Language is the most natural mode of communication for a human being. It is intuitive and extremely versatile, allowing both clear instructions as well as subtle nuances of intention and opinion. The Spoken Language Systems group (LSV) of Saarland University works on unlocking these complexities. To advance the state of the art in meaningful ways, LSV pursues theoretical, fundamental and applied research as well as industry collaborations. Our research areas include
- dialogue systems
- images & language
- knowledge extraction
- hate speech detection
- language modeling
- low resource learning
- privacy-preserving machine learning
- sentiment analysis
- speech recognition
- question answering
Awards & Benchmarks
The LSV team repeatedly scored high in numerous international shared tasks competitions including information extraction, knowledge base population, sentiment and opinion analysis, information extraction from unstructured data. The team was also awarded the German Government Price `Deutschland – Land der Ideen’ for its innovative research and achievements in the area of Automatic Speech Recognition.
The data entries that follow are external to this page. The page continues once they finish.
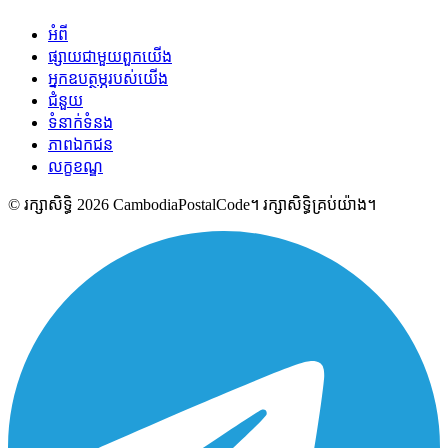
អំពី
ផ្សាយជាមួយពួកយើង
អ្នកឧបត្ថម្ភរបស់យើង
ជំនួយ
ទំនាក់ទំនង
ភាពឯកជន
លក្ខខណ្ឌ
© រក្សាសិទ្ធិ 2026 CambodiaPostalCode។ រក្សាសិទ្ធិគ្រប់យ៉ាង។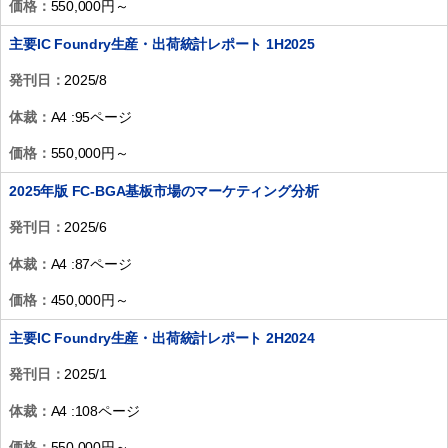
価格：
550,000円～
主要IC Foundry生産・出荷統計レポート 1H2025
発刊日：
2025/8
体裁：
A4 :95ページ
価格：
550,000円～
2025年版 FC-BGA基板市場のマーケティング分析
発刊日：
2025/6
体裁：
A4 :87ページ
価格：
450,000円～
主要IC Foundry生産・出荷統計レポート 2H2024
発刊日：
2025/1
体裁：
A4 :108ページ
価格：
550,000円～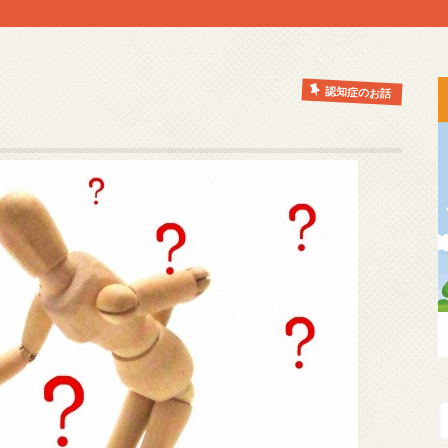
認知症のお話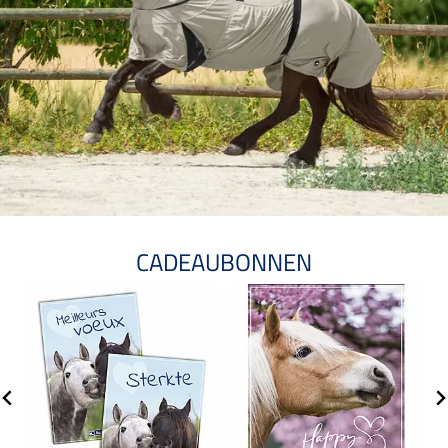
CADEAUBONNEN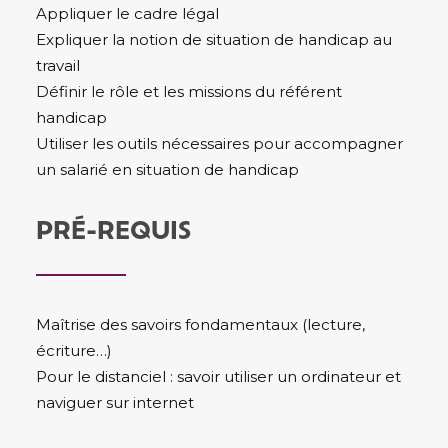
Appliquer le cadre légal
Expliquer la notion de situation de handicap au
travail
Définir le rôle et les missions du référent
handicap
Utiliser les outils nécessaires pour accompagner
un salarié en situation de handicap
PRÉ-REQUIS
Maîtrise des savoirs fondamentaux (lecture,
écriture…)
Pour le distanciel : savoir utiliser un ordinateur et
naviguer sur internet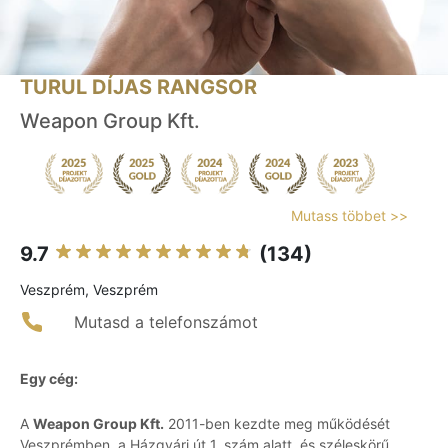
TURUL DÍJAS RANGSOR
Weapon Group Kft.
Mutass többet >>
9.7
(134)
Veszprém, Veszprém
Mutasd a telefonszámot
Egy cég:
A
Weapon Group Kft.
2011-ben kezdte meg működését
Veszprémben, a Házgyári út 1. szám alatt, és széleskörű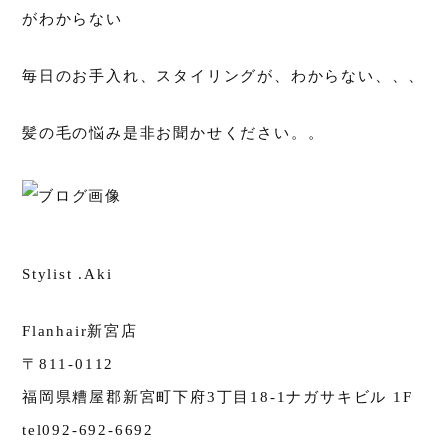
がわからない
毎日のお手入れ、スタイリングが、わからない、、、
髪の毛の悩み是非お聞かせください。。
Stylist .Aki
Flanhair新宮店
〒811-0112
福岡県糟屋郡新宮町下府3丁目18-1ナガサキビル 1F
tel092-692-6692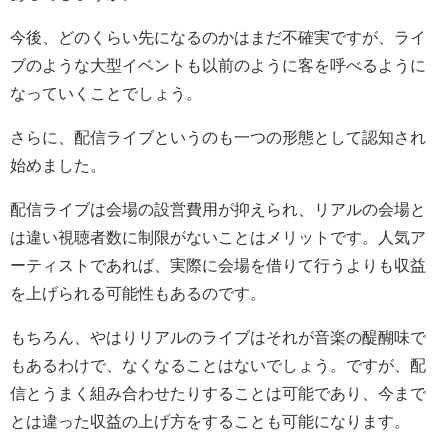
今後、どのくらい先になるのかはまだ不確実ですが、ライ
ブのような大型イベントも以前のように客を呼べるように
なっていくことでしょう。
さらに、配信ライブというのも一つの形態として認知され
始めました。
配信ライブは会場の設営費用が抑えられ、リアルの会場と
は違い視聴者数に制限がないことはメリットです。人気ア
ーティストであれば、実際に会場を借りて行うよりも収益
を上げられる可能性もあるのです。
もちろん、やはりリアルのライブはそれが音楽の醍醐味で
もあるわけで、なくなることはないでしょう。ですが、配
信とうまく組み合わせたりすることは可能であり、今まで
とは違った収益の上げ方をすることも可能になります。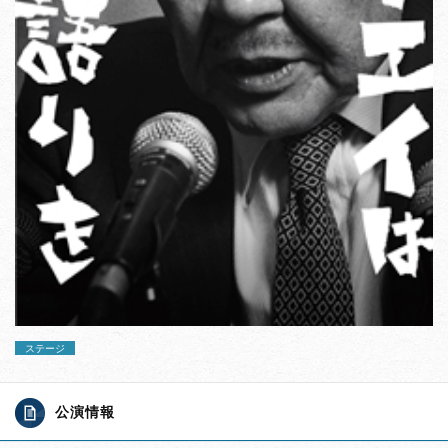
ステージ
公演情報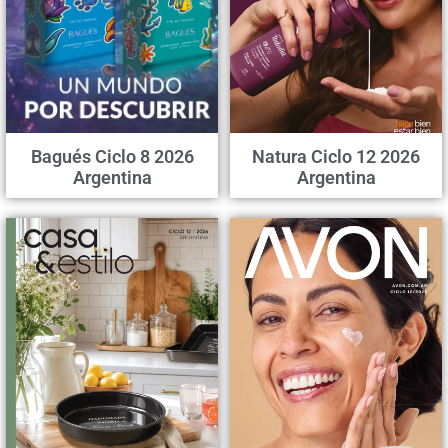
Bagués Ciclo 8 2026
Natura Ciclo 12 2026
Argentina
Argentina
CRC Information Density and Linguistic Encoding
Language provides not only the expressiveness needed to communicate, but also offers speakers a multitude of choices regarding how they may encode their messages – from the choice of words, structuring of syntactic elements, and arranging sentences in discourse. The SFB addresses the hypothesis that language variation and language use can be better understood in terms of the goal of speakers to modulate the amount of information conveyed in an utterance. While previous efforts have sought to understand language systems and their use in terms of complexity, the definition of this notion is often imprecise and specific to particular linguistic levels. Recently, however, there is evidence that the ease of processing linguistic material is correlated with its contextually determined predictability. This has lead to the hypothesis that complexity may be appropriately indexed by Shannon’s notion of information, referred to in recent linguistic work as surprisal. The aim of the SFB is thus to investigate the extent to which notions of surprisal and the optimal distribution of information offer a unifying explanation of observed patterns of variation in language use within and across linguistic levels, and in a range of communicative settings.
The H2020 project COMPRISE defines a fully private-by-design methodology and tools that will reduce the cost and increase the inclusiveness of voice interaction technology through research advances on privacy-driven data transformations, personalized learning, automatic labeling, and integrated translation. The vision is to filter out privacy-threatening portions of the user data before storing them in the cloud.
The project aims at designing a framework for extracting evidence and actionable intelligence from large amount of noisy multilingual multimodal data based on advanced speech and language technologies (SLTs), visual analysis (VA) and network analysis (NA). The overall project goal is to achieve a significant improvement in identification of events, entities and relations, and to design a new generation of probabilistic and neural networks based tools interfacing SLT, VA and NA technologies.
ATCO2 will deliver a platform to collect, store, process and share voice communications from real world air-traffic control data, exploiting deep learning methods. The planned machine learning solutions are enabling technologies for air-traffic control. To achieve robust and high speech recognition performance, large amount of data will be collected. The project aims at accessing data from certified ADS-B datalinks aligned with a surveillance technology, and directly from air-traffic controllers supplied by air navigation service providers.